Sądzę, że festiwal głupoty dopiero się zaczyna.

Namnożyło się tego ostatnio. Jeden uważa, że nie można wszystkich leczyć, bo mają pecha i złe geny, druga wywodzi źródła molestowania z religii, a Ci od edukacji robią wyścigi, bo w tym resorcie jeszcze nie zdecydowano o tym, kto się najgłupiej wypowiedział i dlatego nie wiadomo kto ma się tym podzielić na forum międzynarodowym. Konkurencja jest ostra. Miałem swoją faworytkę, ale ostatnio zniknęła z areny.

Miała być epidemia ptasiej grypy, a mamy jakieś wirusowe rozmiękczenie mózgów.

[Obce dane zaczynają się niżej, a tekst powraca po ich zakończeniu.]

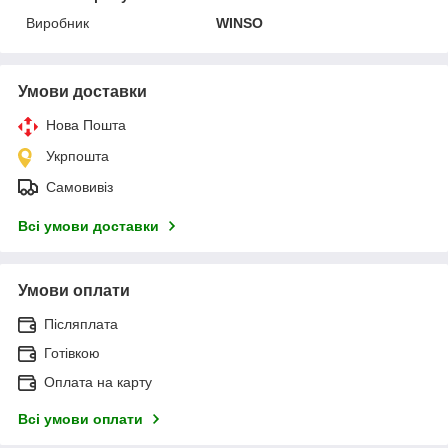
Виробник
WINSO
Умови доставки
Нова Пошта
Укрпошта
Самовивіз
Всі умови доставки
Умови оплати
Післяплата
Готівкою
Оплата на карту
Всі умови оплати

Apeluję do mieszkańców Warszawy aby nie spacerowali po Wiejskiej i Alejach Ujazdowskich bo jeszcze nie wiadomo jak się ta zaraza przenosi.

Pozdrawiam -:)

gordon

Majka14-12-2004 08:47:35   [#62]

OKE wie lepiej ;)

Nie było błędów w teście na próbnej maturze z języka angielskiego - twierdzi Okręgowa Komisji Egzaminacyjna w Warszawie

0-->Próbną nową maturę z języka angielskiego uczniowie pisali dwa tygodnie temu.

Jak już pisaliśmy, w jednym z zadań Peter Foulds, nauczyciel z Wielkiej Brytanii, który od czterech lat uczy języka angielskiego na Podlasiu, naliczył aż 12 błędów. Polscy nauczyciele zwrócili uwagę na sześć-siedem nieprawidłowych sformułowań.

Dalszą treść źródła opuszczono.